Although Cabot was prominently featured in the blockbuster King Kong (1933 film) in 1933, he was not able to maintain a career as a lead actor but was a prolific supporting player. He was a villain in the '30s, playing a gangster boss in "Let 'Em Have It" (1936) and the Native American brave Magua after Randolph Scott in The Last of the Mohicans (1936), he supported Spencer Tracy as the leader of a lynch mob in "Fury" (1936). A freelance, he appeared in movies at many studios before leaving Hollywood for military service.
[edit] World War II
Cabot worked for the United States Army Military Intelligence overseas during World War II. He was a first lieutenant in the U.S. Air Force and the Air Transport Command Operations Officer in Tunis. While there he was implicated by the Army Counter-Intelligence Corps in a gold smuggling ring that shipped Nazi gold to Brazil[1].
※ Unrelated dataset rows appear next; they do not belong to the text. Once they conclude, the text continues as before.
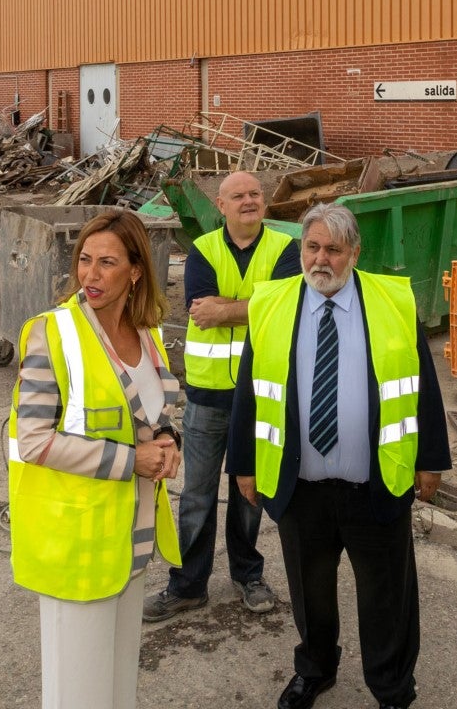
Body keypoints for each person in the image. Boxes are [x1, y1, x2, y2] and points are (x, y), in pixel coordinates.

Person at [226, 203, 451, 709]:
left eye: (332, 248)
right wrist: (242, 463)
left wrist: (430, 458)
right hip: (300, 487)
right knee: (311, 593)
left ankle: (392, 688)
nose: (320, 259)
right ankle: (315, 670)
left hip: (375, 484)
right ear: (301, 249)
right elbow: (249, 390)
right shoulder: (272, 302)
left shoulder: (392, 302)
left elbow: (424, 387)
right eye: (312, 247)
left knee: (386, 597)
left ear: (354, 252)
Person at [6, 209, 184, 709]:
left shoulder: (147, 335)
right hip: (78, 547)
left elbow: (152, 415)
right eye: (85, 260)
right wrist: (134, 460)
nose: (91, 274)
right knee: (79, 694)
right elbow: (33, 440)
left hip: (131, 542)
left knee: (117, 687)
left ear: (135, 271)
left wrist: (168, 440)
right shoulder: (52, 334)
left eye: (107, 262)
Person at [146, 170, 296, 622]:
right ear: (221, 205)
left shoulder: (285, 250)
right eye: (238, 196)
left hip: (262, 393)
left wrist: (229, 307)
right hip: (209, 394)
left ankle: (248, 575)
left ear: (264, 204)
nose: (248, 201)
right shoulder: (203, 250)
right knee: (197, 495)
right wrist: (257, 307)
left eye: (255, 194)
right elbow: (201, 311)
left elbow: (288, 309)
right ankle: (188, 584)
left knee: (251, 492)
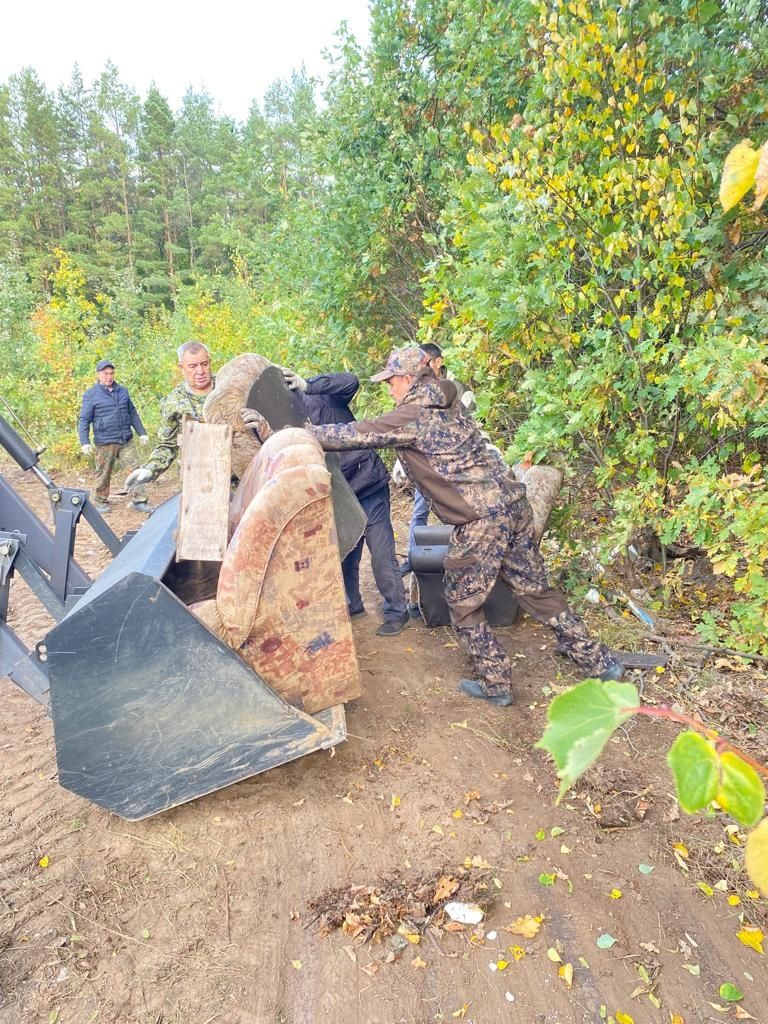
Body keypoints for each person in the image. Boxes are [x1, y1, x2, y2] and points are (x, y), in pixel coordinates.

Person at [242, 346, 622, 707]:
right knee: (536, 590)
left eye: (391, 381)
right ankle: (602, 663)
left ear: (408, 379)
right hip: (512, 506)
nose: (389, 387)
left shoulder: (413, 416)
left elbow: (351, 434)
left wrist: (280, 434)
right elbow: (447, 390)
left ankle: (496, 683)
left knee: (461, 599)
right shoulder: (449, 397)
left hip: (480, 520)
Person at [280, 366, 409, 637]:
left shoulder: (321, 394)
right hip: (337, 492)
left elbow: (349, 380)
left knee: (382, 554)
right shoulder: (286, 424)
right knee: (345, 553)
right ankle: (352, 604)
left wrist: (309, 384)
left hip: (368, 483)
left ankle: (397, 611)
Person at [397, 343, 476, 577]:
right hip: (428, 466)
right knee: (419, 513)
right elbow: (407, 429)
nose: (423, 368)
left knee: (459, 514)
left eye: (426, 362)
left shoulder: (459, 389)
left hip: (456, 467)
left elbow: (469, 428)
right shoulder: (416, 391)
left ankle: (459, 563)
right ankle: (414, 559)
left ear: (438, 362)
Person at [124, 341, 214, 492]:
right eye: (192, 366)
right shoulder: (174, 402)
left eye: (204, 364)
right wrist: (150, 469)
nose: (200, 371)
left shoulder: (228, 388)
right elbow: (167, 445)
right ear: (181, 368)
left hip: (236, 479)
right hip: (196, 482)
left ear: (210, 363)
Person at [77, 359, 151, 514]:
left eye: (111, 373)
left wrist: (142, 433)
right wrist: (84, 442)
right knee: (104, 473)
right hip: (105, 442)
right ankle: (100, 501)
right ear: (98, 375)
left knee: (135, 470)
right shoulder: (91, 395)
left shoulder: (122, 391)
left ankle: (139, 500)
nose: (109, 377)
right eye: (105, 374)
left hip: (125, 440)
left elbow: (132, 413)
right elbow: (84, 419)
[edit] Career after the war
After the war, he continued to work steadily. He met John Wayne on the set of Angel and the Badman (1947) and the two became very good friends. He became a first choice for supporting roles in John Wayne's movies. The twelve later Wayne films in which they appeared together were The Best of the Badmen (1951), The Comancheros (1961), Hatari! (1962), McLintock! (1963), In Harm's Way (1965), The War Wagon (1967), The Green Berets (1968), Hellfighters (1968), The Undefeated (1969), Chisum (1970), and Big Jake (1971).
Cabot's final film appearance was in the James Bond film Diamonds Are Forever (1971).
[edit] Trivia
- The character of "Bruce Baxter" in the 2005 remake of King Kong was based on Cabot.
- The 2005 remake includes a dedication to the other two lead actors in the 1933 original, but not to Cabot.